## [WHAT YOU HAVE TO DO]
Looking at the listing below, retype exactly the lines starting at the one containing "Table 1. Frequencies" and ending at the one containing "FIGURE 5 | (A)", both included, and nothing else.

## [DATA UNDER STUDY]
((

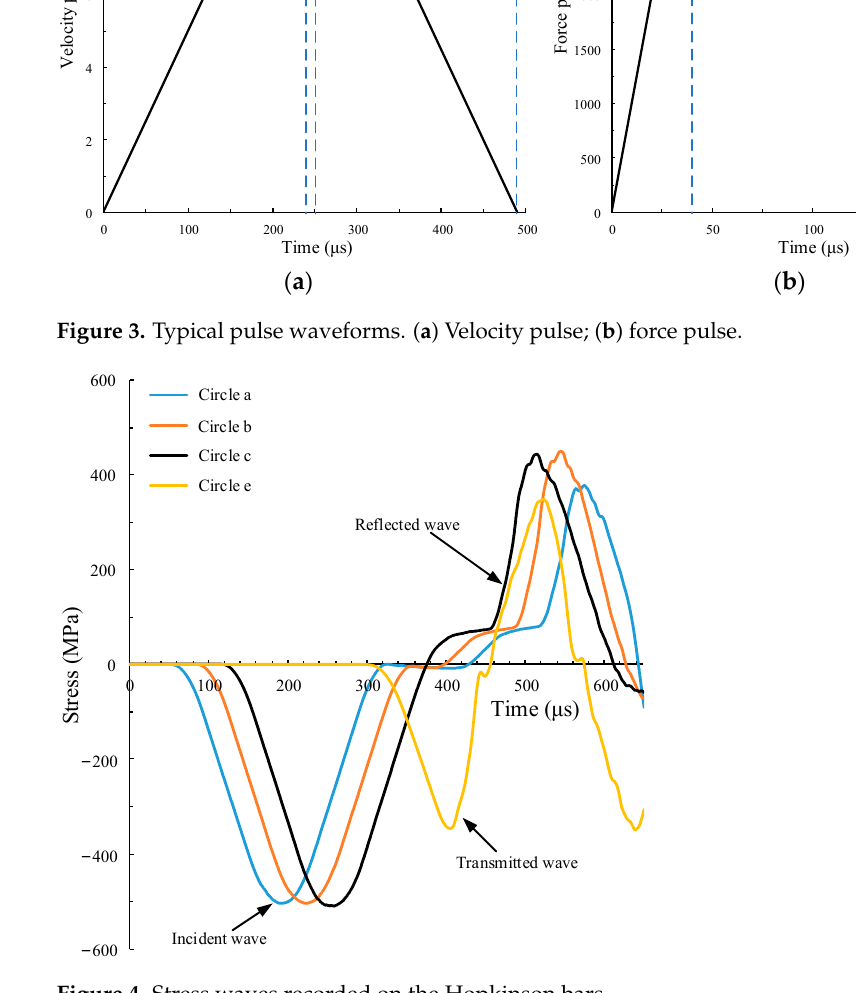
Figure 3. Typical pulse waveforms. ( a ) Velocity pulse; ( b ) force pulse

))
((

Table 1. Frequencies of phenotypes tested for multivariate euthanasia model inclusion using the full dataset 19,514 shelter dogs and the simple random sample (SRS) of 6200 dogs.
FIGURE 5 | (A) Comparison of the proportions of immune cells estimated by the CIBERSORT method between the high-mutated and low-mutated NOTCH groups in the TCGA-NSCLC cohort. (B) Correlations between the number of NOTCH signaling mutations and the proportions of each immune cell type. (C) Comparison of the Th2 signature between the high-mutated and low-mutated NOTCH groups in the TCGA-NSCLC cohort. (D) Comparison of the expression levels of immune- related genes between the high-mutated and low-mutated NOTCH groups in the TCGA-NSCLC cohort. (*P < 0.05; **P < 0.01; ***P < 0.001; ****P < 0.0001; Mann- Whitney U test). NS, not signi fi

))

## [EXERCISE RESPONSE]
Table 1. Frequencies of phenotypes tested for multivariate euthanasia model inclusion using the full dataset 19,514 shelter dogs and the simple random sample (SRS) of 6200 dogs.
FIGURE 5 | (A) Comparison of the proportions of immune cells estimated by the CIBERSORT method between the high-mutated and low-mutated NOTCH groups in the TCGA-NSCLC cohort. (B) Correlations between the number of NOTCH signaling mutations and the proportions of each immune cell type. (C) Comparison of the Th2 signature between the high-mutated and low-mutated NOTCH groups in the TCGA-NSCLC cohort. (D) Comparison of the expression levels of immune- related genes between the high-mutated and low-mutated NOTCH groups in the TCGA-NSCLC cohort. (*P < 0.05; **P < 0.01; ***P < 0.001; ****P < 0.0001; Mann- Whitney U test). NS, not signi fi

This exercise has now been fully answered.